Valuation and cost of capital

  • Beta (β): measure of equity sensitivity to market movements (CAPM input, high level).
  • CAPM: r_e = r_f + β × ERP (concept) for cost of equity.
  • Cost of debt: required return lenders demand; tied to credit spreads and risk (high level).
  • Cost of capital: required return demanded by capital providers; higher risk → higher required return.
  • DCF: valuation based on present value of future free cash flows.
  • DDM / Gordon growth: dividend-based valuation approach; best for stable dividend payers (high level).
  • Enterprise value (EV): value of operations independent of capital structure (concept).
  • Equity value: residual value for common shareholders after debt and other claims (concept).
  • Exit multiple: terminal value method using a multiple applied to a terminal-year metric (EBITDA, EBIT, sales).
  • FCFF (unlevered FCF): cash flow available to all capital providers; discount with WACC.
  • FCFE (levered FCF): cash flow available to equity after debt service; discount with cost of equity (high level).
  • Multiple: valuation ratio (e.g., P/E, EV/EBITDA); must match numerator/denominator definitions and time period.
  • Net debt: debt minus cash; used to bridge EV to equity value (concept).
  • Perpetuity growth rate (g): long-run growth assumption used in terminal value; should be conservative (high level).
  • ROIC: return on invested capital; key measure of value creation when compared to WACC (high level).
  • NOPAT: net operating profit after tax (concept; used in ROIC and FCFF logic).
  • Economic profit: value created when ROIC exceeds cost of capital (high level).
  • SOTP: sum-of-the-parts valuation across segments with different economics (high level).
  • Terminal value (TV): value of cash flows beyond explicit forecast; often a large share of DCF value (high level).
  • WACC: blended discount rate for FCFF using market weights of debt and equity (concept).

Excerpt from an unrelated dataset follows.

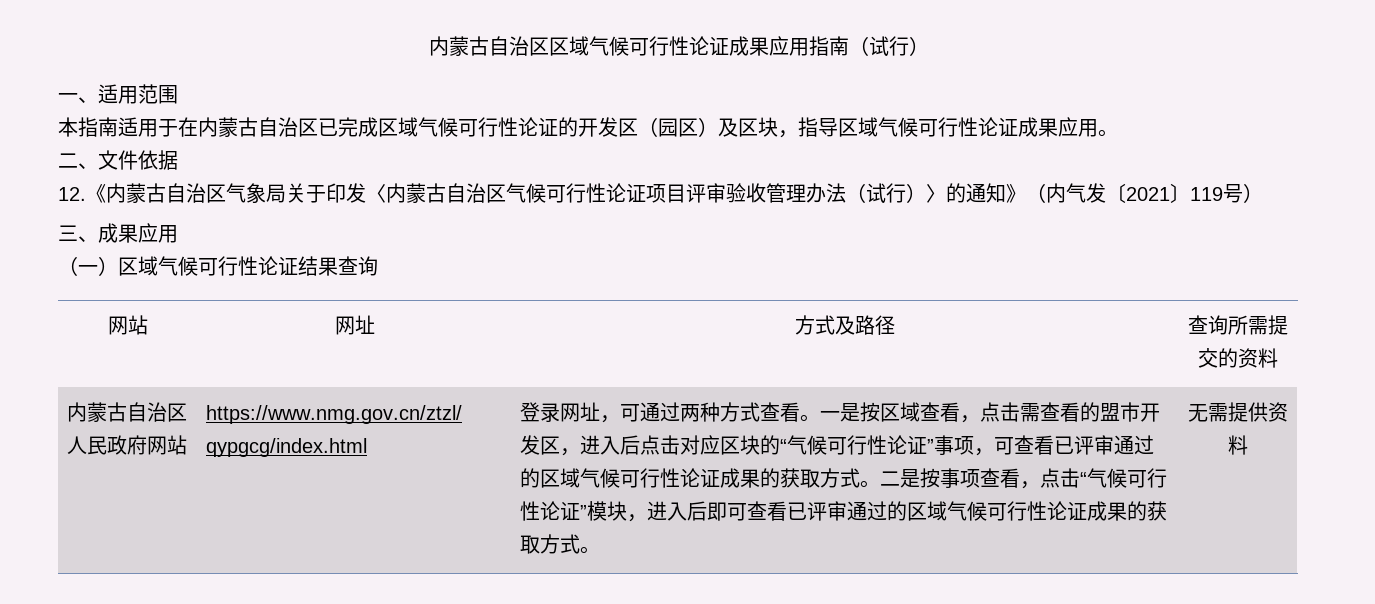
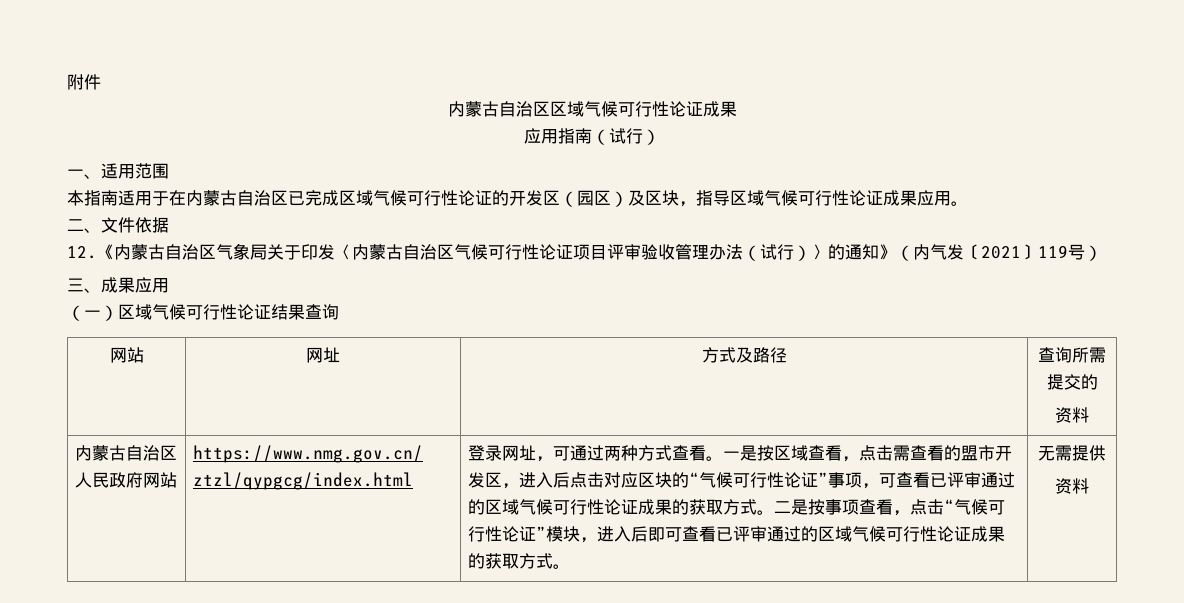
(428, 46) none -> [67,74,101,90] 附件 //
(769, 46) none -> (737, 109) //
(1238, 358) none -> (1098, 382) //
(1268, 412) none -> (1106, 453) //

Accounting, adjustments, and comparability (high level)

  • Accounting comparability: making sure peers are compared on consistent accounting bases.
  • Adjusted EBITDA: EBITDA after adjustments; evaluate recurrence and legitimacy (high level).
  • Capitalization vs expensing: shifting costs into assets can inflate current-period earnings (high level).
  • Deferred revenue: cash received before revenue recognition; can be a quality-of-revenue signal (high level).
  • Goodwill impairment: accounting write-down; can signal overpayment or deteriorating economics (high level).
  • Lease effect: leases can be debt-like obligations; can affect leverage and EBITDA comparability (high level).
  • Non-GAAP metric: performance measure not defined by GAAP; requires careful interpretation (high level).
  • SBC: stock-based compensation; non-cash today but a real dilution/economic cost (high level).

Catalysts and technicals (high level)

  • Catalyst: event that can change fundamentals or the market’s perception of risk/value.
  • Guidance: management forward-looking expectations; changes can move price quickly (high level).
  • Momentum: tendency for price trends to persist; exam-level recognition only (high level).
  • Overhang: large shareholder supply risk that can pressure price (high level).
  • Support / resistance: behavioral price zones often referenced in technical analysis (high level).